**** EXTRACTED INFORMATION ****
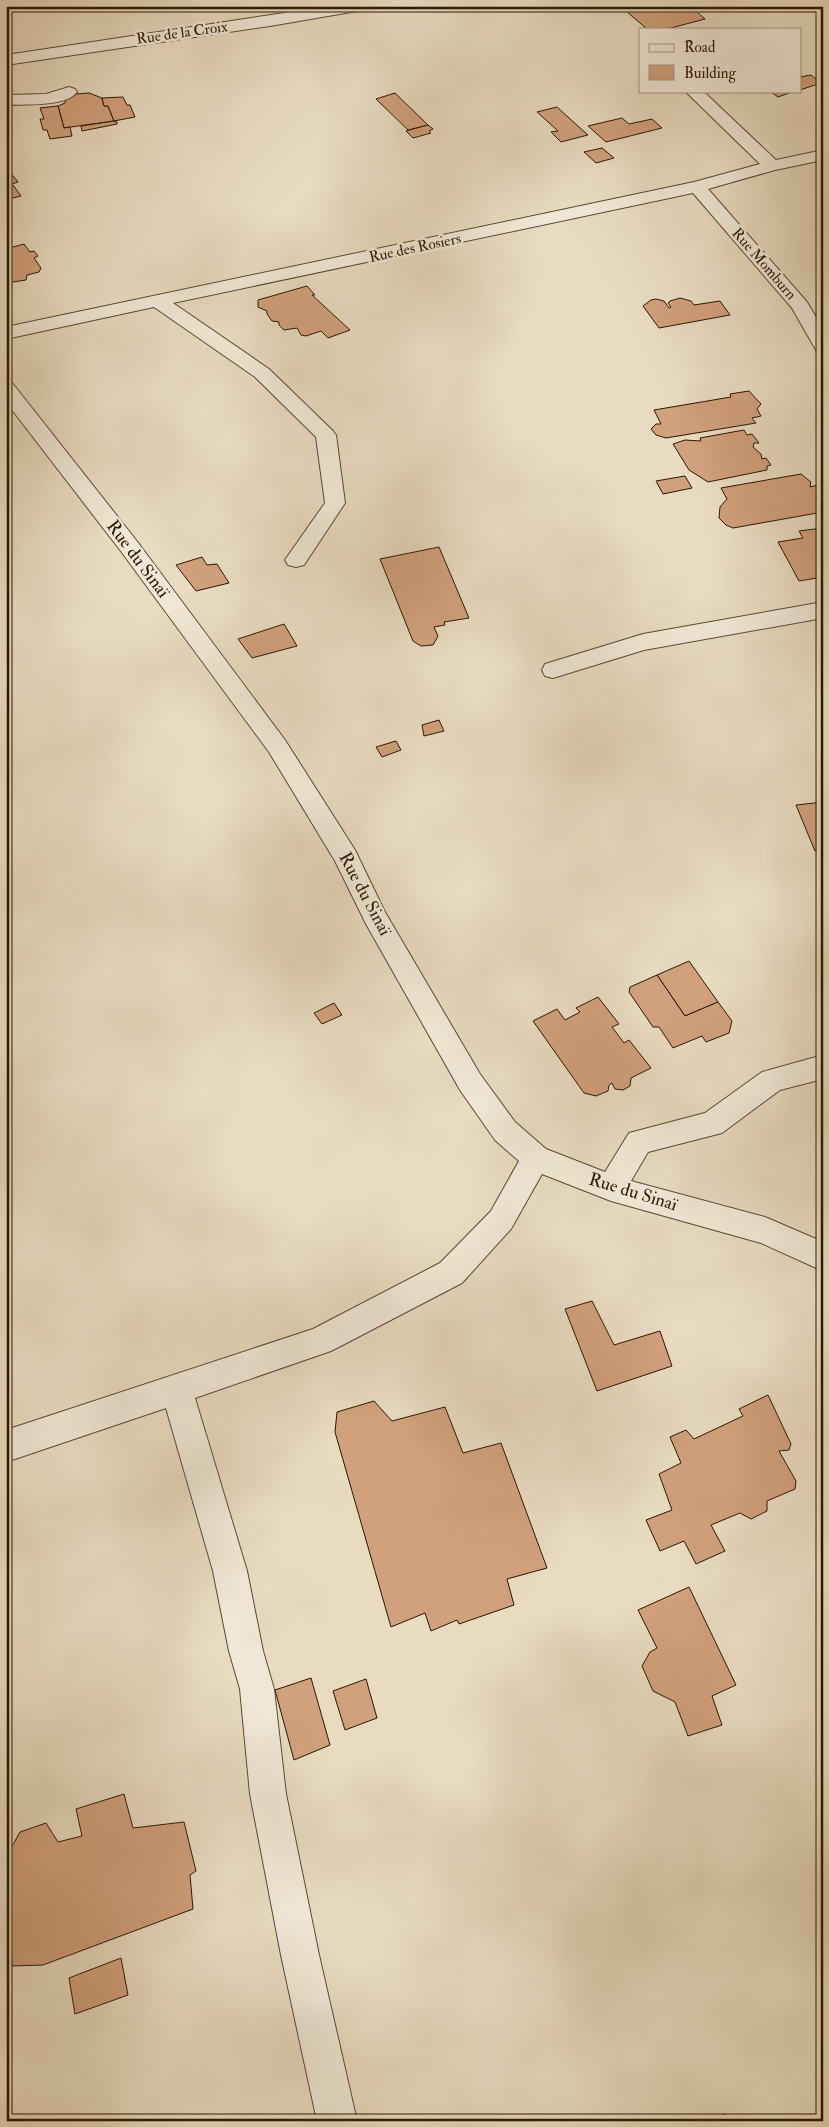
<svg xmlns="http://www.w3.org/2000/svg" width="829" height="2127" viewBox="0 0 829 2127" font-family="'IM FELL Double Pica',serif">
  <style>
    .building { fill: #d1a07c; stroke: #2a1701 }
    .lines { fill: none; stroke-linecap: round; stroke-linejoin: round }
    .minor-casing { stroke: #5a4831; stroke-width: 2 }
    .minor { fill: #f0e8d6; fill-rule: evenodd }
    .labels { text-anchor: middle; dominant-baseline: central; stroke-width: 5; stroke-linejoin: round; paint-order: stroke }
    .far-street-label { font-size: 15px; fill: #2a1701; stroke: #f0e8d6 }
    .street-label { font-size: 18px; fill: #2a1701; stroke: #f0e8d6 }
  </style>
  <rect width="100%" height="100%" fill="#e8dbc0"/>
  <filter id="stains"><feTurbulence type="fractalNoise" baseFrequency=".004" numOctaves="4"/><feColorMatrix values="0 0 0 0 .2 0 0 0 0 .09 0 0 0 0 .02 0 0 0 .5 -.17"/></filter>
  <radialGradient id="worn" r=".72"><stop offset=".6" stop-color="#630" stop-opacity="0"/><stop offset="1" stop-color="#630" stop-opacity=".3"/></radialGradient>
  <g class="building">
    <path d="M 620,6 L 690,6 L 705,19 L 667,29 L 647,29 Z"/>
    <path d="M 811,75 L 821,83 L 800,90 L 800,77 Z"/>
    <path d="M 770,91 L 795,91 L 778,97 Z"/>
    <path d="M 89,93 L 102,98 L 104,106 L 108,106 L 114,121 L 64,128 L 58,106 L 65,103 L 66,98 L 75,94 Z"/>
    <path d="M 395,93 L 428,125 L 408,130 L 376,99 Z"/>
    <path d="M 123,97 L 127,105 L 130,105 L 135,117 L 114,121 L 108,106 L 104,106 L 102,98 Z"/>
    <path d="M 58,106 L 64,128 L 70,127 L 72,136 L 50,139 L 47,130 L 43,130 L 40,119 L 44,119 L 40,108 Z"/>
    <path d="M 557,107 L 579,127 L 588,135 L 561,142 L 551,132 L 558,131 L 537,112 Z"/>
    <path d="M 622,118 L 629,124 L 652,119 L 662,128 L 606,142 L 588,126 Z"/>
    <path d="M 114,121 L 117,122 L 117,124 L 82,131 L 81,126 Z"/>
    <path d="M 428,125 L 433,129 L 429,131 L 431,133 L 413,138 L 406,131 Z"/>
    <path d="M 602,148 L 614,158 L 596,163 L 584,152 Z"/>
    <path d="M 6,167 L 18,182 L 6,186 Z"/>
    <path d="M 13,185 L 21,196 L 8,199 L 6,187 Z"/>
    <path d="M 24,244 L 30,252 L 34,251 L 38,256 L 34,258 L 41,268 L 39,272 L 27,275 L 26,280 L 13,282 L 6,286 L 6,249 Z"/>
    <path d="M 307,286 L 315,295 L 312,295 L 350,330 L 328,338 L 321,331 L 306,336 L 301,335 L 297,328 L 284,330 L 279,325 L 279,322 L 272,321 L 267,314 L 267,311 L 258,307 L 258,300 Z"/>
    <path d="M 680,298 L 691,301 L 694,305 L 720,301 L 730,315 L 659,328 L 643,306 L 651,300 L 656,299 L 664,301 L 669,308 L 671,307 L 668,303 L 670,301 Z"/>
    <path d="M 749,391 L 761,404 L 757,409 L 761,416 L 752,418 L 756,423 L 666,438 L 656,435 L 651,429 L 656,424 L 661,424 L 654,410 L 731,397 L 730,394 Z"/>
    <path d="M 744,430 L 747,435 L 752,434 L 759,443 L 754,443 L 753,447 L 761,454 L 762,459 L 766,458 L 771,465 L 767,466 L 767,470 L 708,482 L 689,470 L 673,444 L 685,440 L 701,441 L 700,438 Z"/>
    <path d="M 801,474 L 811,482 L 810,487 L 818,485 L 823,493 L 823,496 L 816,497 L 823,502 L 823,512 L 733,528 L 726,525 L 719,518 L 720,507 L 727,499 L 721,488 Z"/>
    <path d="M 685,476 L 692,488 L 663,494 L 656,481 Z"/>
    <path d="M 823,528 L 823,577 L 799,581 L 778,542 L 803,538 L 799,531 Z"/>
    <path d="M 439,547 L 469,618 L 444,622 L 445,625 L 434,627 L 438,636 L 433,645 L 421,646 L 413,641 L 380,559 Z"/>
    <path d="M 202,557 L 207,565 L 217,564 L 229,583 L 196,591 L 176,565 Z"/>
    <path d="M 284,624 L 297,646 L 252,658 L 238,639 Z"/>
    <path d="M 439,720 L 444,731 L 424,736 L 422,725 Z"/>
    <path d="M 396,741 L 401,750 L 382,757 L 376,747 Z"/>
    <path d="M 823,802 L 823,850 L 815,851 L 796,805 Z"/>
    <path d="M 689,961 L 718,1002 L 685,1016 L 657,975 Z"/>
    <path d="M 657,975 L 685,1016 L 718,1002 L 732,1021 L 729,1033 L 706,1042 L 702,1036 L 673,1048 L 659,1027 L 653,1027 L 629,992 L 630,987 Z"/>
    <path d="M 598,997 L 619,1024 L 612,1027 L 624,1043 L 629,1040 L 651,1068 L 631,1078 L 630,1086 L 623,1090 L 615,1089 L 612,1083 L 609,1085 L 608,1091 L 596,1096 L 584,1093 L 533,1021 L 557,1009 L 565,1020 L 580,1012 L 576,1008 Z"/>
    <path d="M 334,1003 L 342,1015 L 322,1024 L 314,1013 Z"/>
    <path d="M 592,1301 L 614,1345 L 660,1331 L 672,1366 L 597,1391 L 565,1309 Z"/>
    <path d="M 768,1395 L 791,1444 L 789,1450 L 779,1451 L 796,1481 L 795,1489 L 767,1501 L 767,1511 L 751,1519 L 740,1513 L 711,1525 L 725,1551 L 696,1564 L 684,1541 L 660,1551 L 646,1520 L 672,1510 L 659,1474 L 681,1463 L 670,1437 L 686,1430 L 694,1439 L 743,1416 L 739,1409 Z"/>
    <path d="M 374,1401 L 392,1421 L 445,1407 L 463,1453 L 501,1443 L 547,1568 L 507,1579 L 514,1605 L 459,1624 L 457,1620 L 431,1631 L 425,1613 L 391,1627 L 335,1432 L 337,1412 Z"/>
    <path d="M 689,1587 L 736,1685 L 712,1696 L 722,1725 L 688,1736 L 675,1702 L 653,1691 L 642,1666 L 650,1652 L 657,1648 L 638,1610 Z"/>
    <path d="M 311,1678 L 330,1745 L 294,1760 L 275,1690 Z"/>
    <path d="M 366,1679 L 377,1718 L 345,1730 L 333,1691 Z"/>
    <path d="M 124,1794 L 133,1828 L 184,1822 L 196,1871 L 190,1875 L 193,1909 L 43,1965 L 12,1966 L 10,1850 L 20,1832 L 46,1823 L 58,1842 L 82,1836 L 76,1809 Z"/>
    <path d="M 121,1958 L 128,1995 L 75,2014 L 69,1978 Z"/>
    <path d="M 725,2114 L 727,2121 L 702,2121 Z"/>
  </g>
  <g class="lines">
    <g class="minor-casing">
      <g id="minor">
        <path d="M 331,6 L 364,6 L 362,9 L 357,11 L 270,26 L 6,65 L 6,55 Z"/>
        <path d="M 69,87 L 75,89 L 77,92 C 67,107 23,104 6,105 L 6,95 L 46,94 Z"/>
        <path d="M 685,91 L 703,91 L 776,160 L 823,150 L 823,160 L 775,170 L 708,189 L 807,302 L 823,329 L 823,352 L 816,350 L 792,308 L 693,193 L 173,303 L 269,369 L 333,431 L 336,435 L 345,503 L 304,565 L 296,567 L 288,565 L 285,560 L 325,503 L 316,437 L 255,377 L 154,307 L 6,339 L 6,327 L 694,182 L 760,164 Z"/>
        <path d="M 6,382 L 13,384 L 136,540 L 285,740 L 355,850 L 385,912 L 480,1074 L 515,1122 L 546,1149 L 605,1172 L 629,1133 L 705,1113 L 762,1072 L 823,1055 L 823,1079 L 780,1090 L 722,1133 L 648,1152 L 631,1181 L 765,1217 L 823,1242 L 823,1271 L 761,1243 L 611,1201 L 542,1174 L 511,1229 L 462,1283 L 331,1351 L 195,1398 L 247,1571 L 263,1651 L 274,1689 L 286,1794 L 319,1955 L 357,2121 L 317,2121 L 281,1955 L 250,1794 L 240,1689 L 229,1651 L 213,1571 L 166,1408 L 6,1462 L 6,1430 L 313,1329 L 440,1263 L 491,1211 L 519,1161 L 495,1140 L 460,1090 L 366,924 L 335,861 L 269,752 L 120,550 L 6,402 Z"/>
        <path d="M 823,602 L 823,618 L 644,650 L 553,678 L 545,676 L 542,670 L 545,664 L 643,634 Z"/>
      </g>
    </g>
    <use href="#minor" class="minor"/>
  </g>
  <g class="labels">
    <g class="far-street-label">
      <text transform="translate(182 33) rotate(-8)">Rue de la Croix</text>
      <text transform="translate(415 248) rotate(-12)">Rue des Rosiers</text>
      <text transform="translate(764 264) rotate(49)">Rue Momburn</text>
    </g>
    <g class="street-label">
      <text transform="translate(138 559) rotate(53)">Rue du Sinaï</text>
      <text transform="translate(365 894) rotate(62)">Rue du Sinaï</text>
      <text transform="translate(633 1192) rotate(17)">Rue du Sinaï</text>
    </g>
  </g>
  <rect width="829" height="2127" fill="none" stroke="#e8dbc0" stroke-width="25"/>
  <rect x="8" y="8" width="814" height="2112" fill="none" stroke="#2a1701" stroke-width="2.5"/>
  <rect x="12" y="12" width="804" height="2102" fill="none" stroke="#2a1701"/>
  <rect x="639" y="28" width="162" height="65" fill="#f0e8d6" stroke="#a19481"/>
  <rect x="649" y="44" width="25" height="8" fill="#f0e8d6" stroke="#a19481"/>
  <text x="684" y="52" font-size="15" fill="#2a1701">Road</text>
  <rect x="649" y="65" width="25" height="15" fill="#d1a07c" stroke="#a19481"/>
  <text x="684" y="78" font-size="15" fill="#2a1701">Building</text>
  <rect width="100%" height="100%" filter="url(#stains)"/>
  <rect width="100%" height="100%" fill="url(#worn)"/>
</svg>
****
**WHAT IS BEING ASKED**
Copy each line containing the word "worn" from the data.

**EXERCISE SOLUTION**
  <radialGradient id="worn" r=".72"><stop offset=".6" stop-color="#630" stop-opacity="0"/><stop offset="1" stop-color="#630" stop-opacity=".3"/></radialGradient>
  <rect width="100%" height="100%" fill="url(#worn)"/>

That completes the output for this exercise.